When they started working on “Impeachment: American Crime Story,” makeup department head Robin Beauchesne and prosthetics designer Justin Raleigh both found themselves having to look up a lot of information. “A lot of research goes into it, watching a lot of documentaries, talking within the department and figuring out all the different ways that we can do it and also talking to the actors and seeing how they feel and how far they want to go,” Beauchesne tells Gold Derby during our recent webchat (watch the exclusive video interview above).
Raleigh emphasized that they also needed to be mindful of how long it would take to get in and out of the makeup, especially for someone like Sarah Paulson. “She was in that makeup well over a hundred times, so we had to make sure that this was a very efficient process from prosthetics to hair to Robin. It was really a dance between the three teams to kind of put this all together.”
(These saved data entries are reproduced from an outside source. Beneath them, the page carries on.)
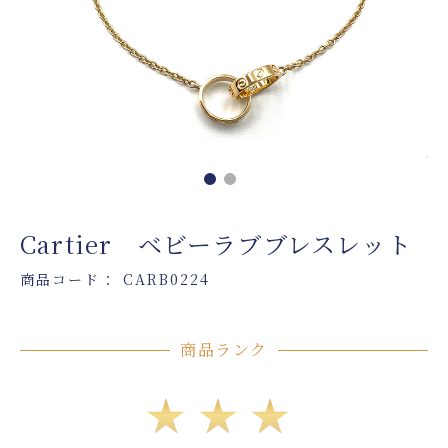
Cartier ベビーラブブレスレット
商品コード： CARB0224
商品ランク
★★★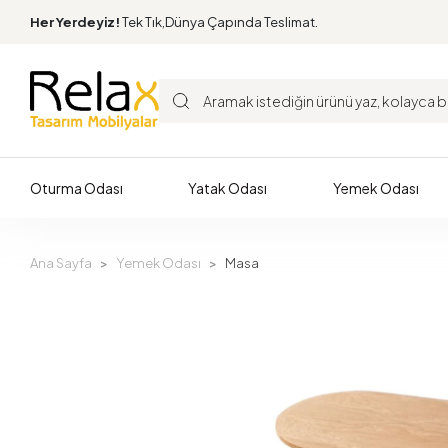
Her Yerdeyiz!
Tek Tık,Dünya Çapında Teslimat.
Oturma Odası
Yatak Odası
Yemek Odası
Ana Sayfa
Yemek Odası
Masa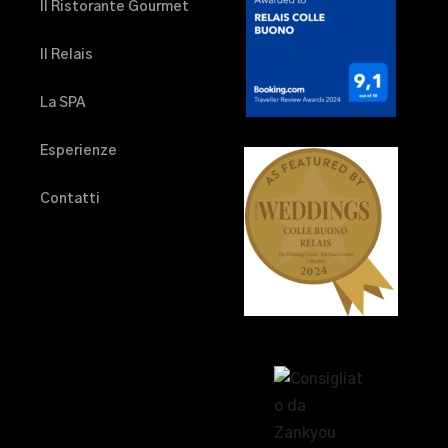
Il Ristorante Gourmet
Il Relais
La SPA
Esperienze
Contatti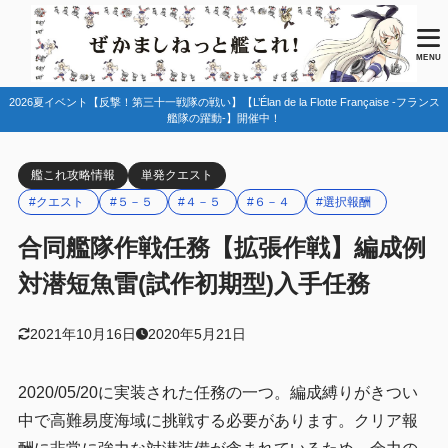
目次
MENU
2026夏イベント【反撃！第三十一戦隊の戦い】【L’Élan de la Flotte Française -フランス
1
任務情報
艦隊の躍動-】開催中！
任務該当艦
1.1
艦これ攻略情報
単発クエスト
2
編成例
#クエスト
#５－５
#４－５
#６－４
#選択報酬
４－５
2.1
合同艦隊作戦任務【拡張作戦】編成例
５－５
2.2
対潜短魚雷(試作初期型)入手任務
ゲージ破壊前の例
2.2.1
ゲージ破壊後の例（上ルート）
2.2.2
2021年10月16日
2020年5月21日
ゲージ破壊後の例（中央下ルート）
2.2.3
2020/05/20に実装された任務の一つ。編成縛りがきつい
６－４
2.3
中で高難易度海域に挑戦する必要があります。クリア報
基地航空隊
2.3.1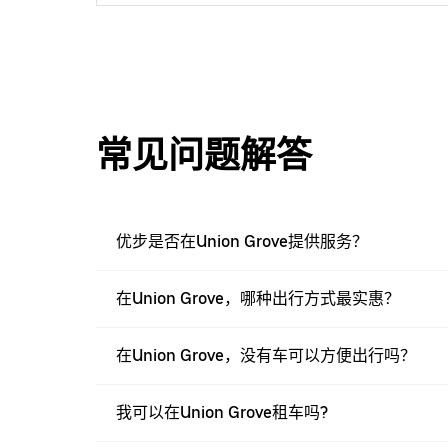
常见问题解答
优步是否在Union Grove提供服务？
在Union Grove，哪种出行方式最实惠？
在Union Grove，没有车可以方便出行吗？
我可以在Union Grove租车吗?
“Impeachment: American Crime Story,” which can currently be streamed on FX on Hulu, explores the affair between President Bill Clinton (Clive Owen) and White House intern Monica Lewinsky (Beanie Feldstein), how Linda Tripp (Paulson) taped conversations between her and Lewinsky when they worked at the Pentagon and Ken Starr’s investigation that led to the titular punishment. The series also stars Edie Falco (Hillary Clinton), Judith Light (Susan Carpenter-McMillan), Annaleigh Ashford (Paula Jones), Billy Eichner (Matt Drudge) and Fred Melamed (William Ginsburg).
Beauchesne has collected three Emmys for her makeup work over her career: “Buffy the Vampire Slayer” in 1998, “Feud: Bette and Joan” in 2017 and “The Assassination of Gianni Versace: American Crime Story” in 2018. Raleigh won an Emmy for his prosthetic work on “American Horror Story: Freak Show” in 2015 and earlier this year was part of the team that picked up the Oscar for Best Makeup and Hairstyling for “The Eyes of Tammy Faye.”
Raleigh views developing prosthetics for people playing real-life characters as much more challenging than doing it for original characters, but also tries to achieve the look with as few prosthetics as possible. “I’m not going to make you look exactly like that person, even if you’re already very close. The best that we can create is a very good approximation and likeness of that person, but it’s an amalgamation of whoever the actor is and the person that we’re trying to recreate.” Beauchesne echoes that view. “It’s the little subtleties like an eyebrow change on Judith Light and on Edie Falco we used lifts around the eyes. We rounded out the eyes up around the top so that she had more of a rounder eye like Hillary.”
Both agree that turning Paulson into Tripp was the toughest of the character transformations. On Beauchesne’s end it required a lot of aligning with the prosthetics she was wearing. “We also did a lot of highlights around the eyes and around the eyebrow bone to give her more of an appearance that she was heavier. There was a lot of highlight and shadow and character makeup that tied into getting her into character.” With the prosthetics, Raleigh initially had Paulson wearing a lot more than what ended up on screen. “We had full cheeks, full neck, chin and nose. That all got whittled down over four or five tests down to a nose and a neck. We re-sculpted the neck and then re-sculpted the nose mostly because her glasses hit very specific areas. Once we had her established, she was pretty smooth sailing at that point.”